### Objetivo do exercício
Transcreva fielmente uma parte da entrevista sobre o direito de brincar. Comece nas palavras que contêm “Brincar é coisa” e pare logo depois de “do século 21.”.

### Trecho do texto
▼
Brincar é coisa séria - Entrevista com Marilena Flores
Martins
SESC São Paulo
Falta de segurança, novas tecnologias, a vida atribulada das
grandes cidades e longa jornada de trabalho dos pais são alguns dos fatores que
influenciam as atividades lúdicas das crianças do século 21.
Toda criança tem o direito ao descanso e ao lazer, e a
participar de atividades de jogo e recreação, apropriadas à sua idade, bem como
à participação na vida cultural e das artes. O conteúdo acima, exposto no
artigo 31 da Convenção sobre os Direitos da Criança da Organização das Nações
Unidas (ONU), é bem claro: toda criança tem o direito de brincar. Seja em casa
ou na escola, ela pode e deve ser livre para mergulhar em sua imaginação. No
entanto, nem todos têm essa percepção. Muitos pais e professores ainda
interpretam as brincadeiras, fundamentais para o desenvolvimento infantil,
apenas como diversão. “A brincadeira é a linguagem da criança”, diz Marilena
Flores, presidente da Associação Brasileira Pelo Direito de Brincar
(IPA/Brasil). “É o meio pelo qual ela se relaciona com o mundo.”
▲
### Informações registradas
▼
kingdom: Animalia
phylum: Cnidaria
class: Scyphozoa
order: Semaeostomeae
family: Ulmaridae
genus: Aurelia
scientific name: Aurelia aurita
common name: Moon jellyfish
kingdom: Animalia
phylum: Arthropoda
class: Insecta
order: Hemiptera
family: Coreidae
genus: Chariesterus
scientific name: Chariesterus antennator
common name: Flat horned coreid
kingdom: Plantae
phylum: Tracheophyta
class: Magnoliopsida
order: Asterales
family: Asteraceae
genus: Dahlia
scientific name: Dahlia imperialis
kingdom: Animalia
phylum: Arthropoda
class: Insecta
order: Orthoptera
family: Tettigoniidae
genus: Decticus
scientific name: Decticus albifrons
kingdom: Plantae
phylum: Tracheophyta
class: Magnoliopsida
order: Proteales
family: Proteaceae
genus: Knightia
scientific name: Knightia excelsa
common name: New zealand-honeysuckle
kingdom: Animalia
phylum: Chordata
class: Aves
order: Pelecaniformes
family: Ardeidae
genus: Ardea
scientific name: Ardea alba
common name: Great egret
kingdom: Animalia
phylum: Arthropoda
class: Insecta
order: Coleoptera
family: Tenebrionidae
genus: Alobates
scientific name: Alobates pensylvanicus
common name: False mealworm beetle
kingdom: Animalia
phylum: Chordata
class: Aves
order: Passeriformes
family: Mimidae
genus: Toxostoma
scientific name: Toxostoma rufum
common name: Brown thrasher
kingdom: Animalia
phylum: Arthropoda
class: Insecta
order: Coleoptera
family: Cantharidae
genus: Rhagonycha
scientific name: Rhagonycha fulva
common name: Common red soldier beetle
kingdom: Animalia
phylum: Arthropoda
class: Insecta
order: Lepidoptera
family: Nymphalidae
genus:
▲
### Resposta esperada
Brincar é coisa séria - Entrevista com Marilena Flores
Martins
SESC São Paulo
Falta de segurança, novas tecnologias, a vida atribulada das
grandes cidades e longa jornada de trabalho dos pais são alguns dos fatores que
influenciam as atividades lúdicas das crianças do século 21.